山中 JET PV O&M認証は、太陽光発電システムの保守点検(オペレーション&メンテナンス、O&M)業務を行う業者が、システムの定期点検と不具合調査に関するJETのガイドラインに適合していることを客観的かつ公正に証明するものです。当社は2017年12月に同認証を受けています。2018年11月1日時点でJET PV O&M認証を受けている業者は、当社を含めて全国に9社しかありません。

 当社では開発した太陽光発電所の販売に際して20年間のメンテナンス契約を締結し、きめ細かな保守点検によって安全運営に責任を持って対応しています。全国で9社しか受けていない公的機関の認証を取得していることで、当社の保守点検技術のレベルの高さが証明されていると自負していますし、この認証が事業の信頼性向上にも大きく寄与していると考えています。

脱炭素化を推進する

――電力事業に参入された時の思いを聞かせてください。

山中 従来の電気事業は国の規制の壁もあり、誰もが自由に手がけられるものではありませんでした。その時代、電気事業は電力会社以外の企業にとってまさに手の届かないところにあり、やりたいと考えてもできるものではなかったのです。それが、100年に1度の大制度改革といわれる2016年の電力自由化をきっかけとして、誰もが電気を供給できるように180度変わりました。

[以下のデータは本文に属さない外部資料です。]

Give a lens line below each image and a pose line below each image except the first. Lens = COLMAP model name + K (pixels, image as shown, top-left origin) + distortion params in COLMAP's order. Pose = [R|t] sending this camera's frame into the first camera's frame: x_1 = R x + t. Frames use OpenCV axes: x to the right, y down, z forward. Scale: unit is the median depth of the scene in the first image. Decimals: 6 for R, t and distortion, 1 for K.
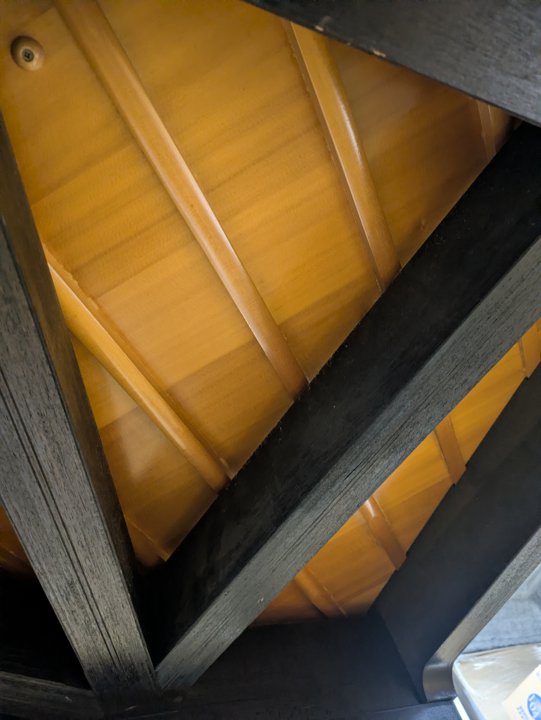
lens RADIAL K [[529.2, 0, 269.0], [0, 529.2, 358.3], [0, 0, 1]] dist [-0.000260, -0.002082]
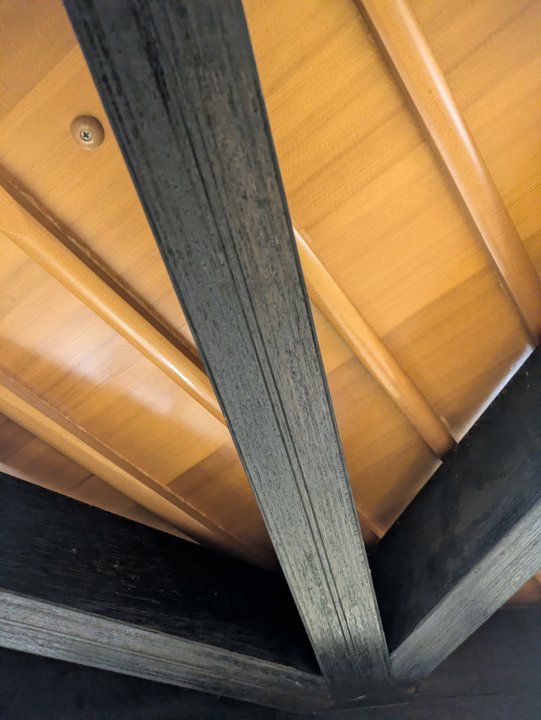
lens RADIAL K [[529.2, 0, 271.7], [0, 529.2, 361.7], [0, 0, 1]] dist [-0.000260, -0.002082]
pose [[0.975634, -0.071973, -0.207265, -0.224464], [0.077139, 0.996876, 0.016940, 0.082935], [0.205398, -0.032516, 0.978138, 0.138000]]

 電気は水や空気と同じく、人間の生活にとって絶対に欠かせないきわめて重要なインフラです。もはや電気なしで暮らしていくことはできません。その重要なインフラに、誰もが関われるようになった。経済産業省に問い合わせてみると、本当に誰でもできるという答えをもらいました。それならば、まずは小規模でもいいので、ぜひとも世の中のために電気を供給したい。それも、時代が求める脱炭素を達成する適正な電気の供給によって社会に貢献したい。そう考えて、電力事業への参入を決意したのです。

――事業の原点にSDGs的な社会貢献の考え方があるわけですね。

山中 はい。再生可能エネルギーという事業への取り組み自体が脱炭素社会の推進につながり、気候変動のリスクを減少させるという点で、SDGsの目標達成に貢献するものだと考えています。

 もちろん、電気事業を誰もが始められるといってもそう簡単なことではありませんし、最初は利益が出ないかもしれない。しかし、会社は営利組織ですから、利益を出していかなければ、持続して価値を提供することはできません。

 そもそも事業というものは、世の中のためにやらなければ儲かるはずなどない、と私は考えています。その熱い思いがなければ、仕事へのモチベーションも生まれません。逆に考えると、世の中のためにという熱い思いを持ってがんばっていれば、仕事のモチベーションが生まれますし、いずれは利益も必ず生まれる。そう信じて、再生可能エネルギー事業に参入しました。